Roman has had a busy week, wrapping up a case in court, so he probably wouldn’t have had much time to see me anyway. That does not stop the longing, though. That does not stop the aching, the yearning I have in my heart for him. I didn’t realize how badly I’d fallen until my first night back home. I felt so lost. I felt like a part of me was missing. Him.

Pharrell pulls up at the Judge & Sons office building, and I make my way inside. I’m eager to get started on the artwork commissioning. In truth, I am so excited, I’m bursting out of my skin. I left Austin at home with the nurse that Roman insisted on us having, promising I would only be a few hours at the most. He, of course, said he was fine and would just be sleeping anyway, but I still feel a tug of guilt for it. I push my conscience down, reminding myself it's been a month that I have not worked, despite being paid anyway. I want to start earning it. That, and I’m so excited to get a start on the art project that the anticipation was keeping me up at night.

I finish taking inventory of all the artwork on the third and fourth levels when I receive a text from Roman.

Roman: Hey, sweetheart, how is your day going? How is Austin? I miss you.

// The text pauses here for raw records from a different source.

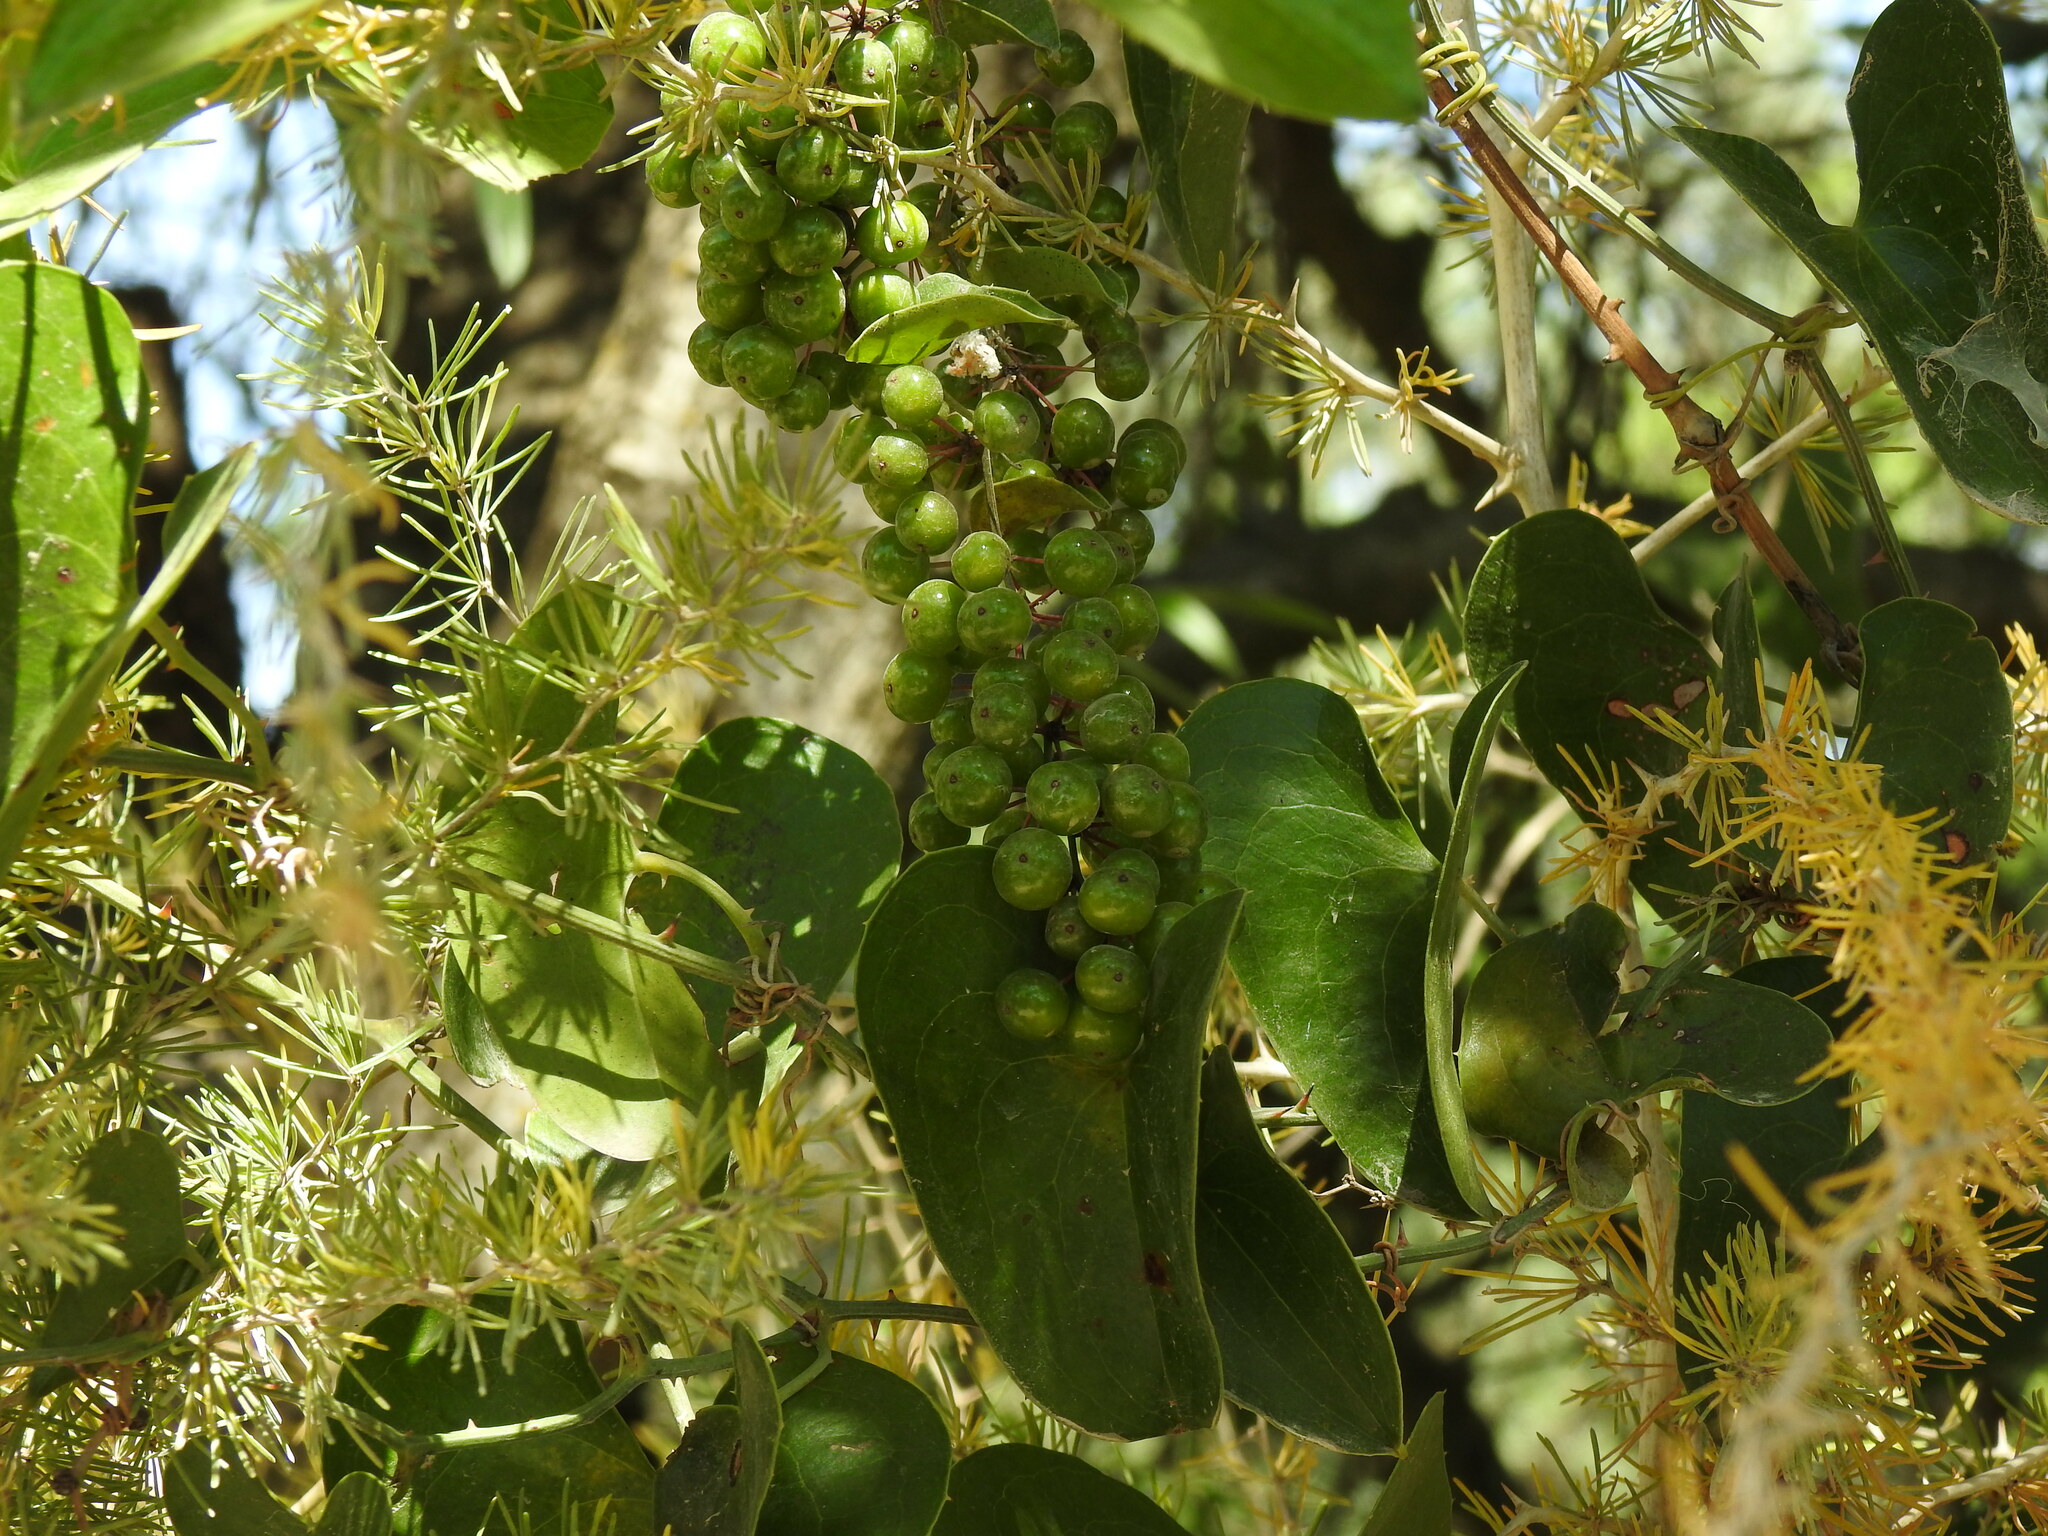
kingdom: Plantae
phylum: Tracheophyta
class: Liliopsida
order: Liliales
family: Smilacaceae
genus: Smilax
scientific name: Smilax aspera
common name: Common smilax
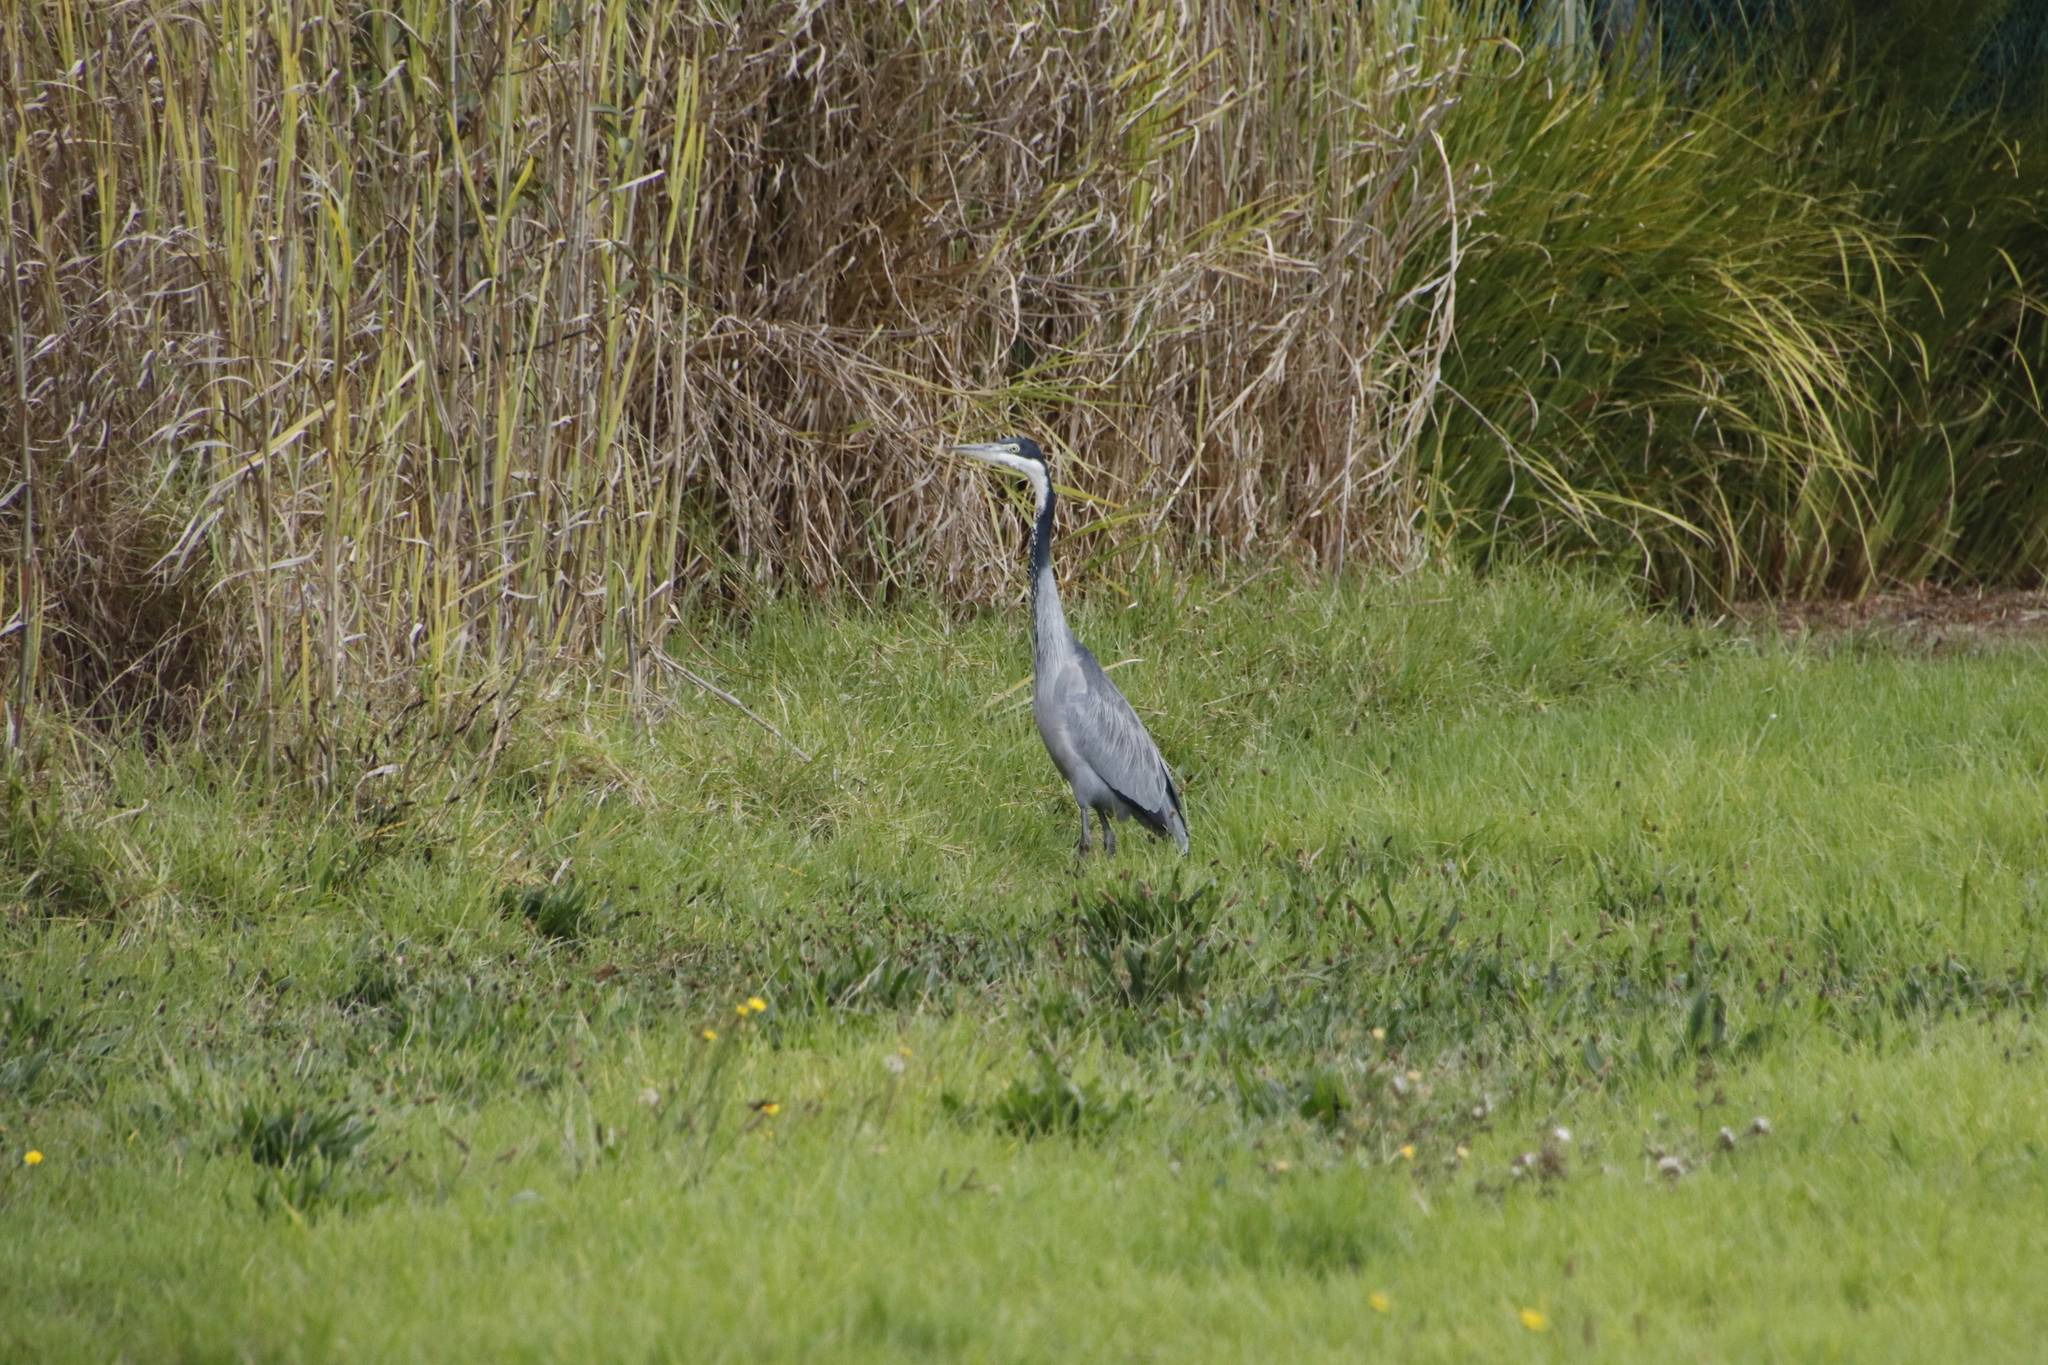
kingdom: Animalia
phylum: Chordata
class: Aves
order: Pelecaniformes
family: Ardeidae
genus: Ardea
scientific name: Ardea melanocephala
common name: Black-headed heron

Heart emoji

My skin bubbles with delight as I read his message. I once used to scold him for calling me that endearment, and now I melt every time he uses it.

Indie: Hey yourself. My day is going great. Actually, fantastic! I’m at the firm now, doing some inventory on the artworks and then plan to head home and make a start on image ideas. Thank you again for this opportunity. You don’t know how much this means to me.

Roman: Oh, baby, I’m sure you can show me just how much it means to you. Wink emoji. Meet me in my office in fifteen minutes. I’m heading back from the courthouse as we text. Heart emoji- eggplant emoji – laughing emoji.

I laugh out loud, and the lady at the desk behind me gives me the side eye, so I cover my mouth with my hand.

Indie: Oh, I will show you. However, you just might need to clear your schedule for the rest of the day. Xoxo

The moment I walk through those glass doors, I smile. Memories, so many memories from not that long ago dance in my mind. I laugh to myself, thinking of all the fights Roman and I had here. The stolen glances, the heated discussions. It’s ironic that what once irritated me to no end, amuses me now. Perhaps, we were inevitable from the start. All those moments lead us to where we are now. I had to first accept all the bad of Roman, to get to the good of him.

“Can I help you?” A voice from behind my desk calls to me. Well, I guess it’s not my desk anymore.

“Hi, I’m Indie. Roman’s...” I stop myself. Roman’s what exactly. We still have not established or labelled that. “Um, well.”

“Oh, you’re Indie. Roman’s assistant,” she finishes for me. “Boy, have I had big shoes to fill.” She smiles. I take in her appearance and feel a pang of jealousy. She’s young, pretty, and has a smile that reaches her eyes. They are kind eyes. She looks innocent and sweet. How the hell does she put up with Roman without resorting to tears every day? I know that man can be scary as hell to work for.

“Nice to meet you...” I say, again not finishing my sentence. I realize I don’t know her name.

“It’s Leah,” she once more answers for me. God, she must think I’m a complete idiot.

“I have a meeting with Roman.” I look at the time on the wall clock. “In like five minutes.”

“No problem,” she says as the phone starts to ring. “Well, you know where his office is.” She smiles again before turning her attention to the phone.

As soon as I walk through the threshold of Roman’s office, I smell his scent. I’ve missed that smell. These have been the longest three days of my life. I take a seat on the sofa, all of a sudden feeling awkward. Should I surprise him naked on his desk? God, no! What if Leah walks in? I tap nervously on the hand rest, stand, and then sit again. Why the hell is my heart racing? Deciding to distract myself, I start reading through my inventory and taking notes. My pen runs out of ink, so I walk over to Roman’s desk and open the drawer, looking for a pen, but my eyes focus solely on the invitation sitting on top.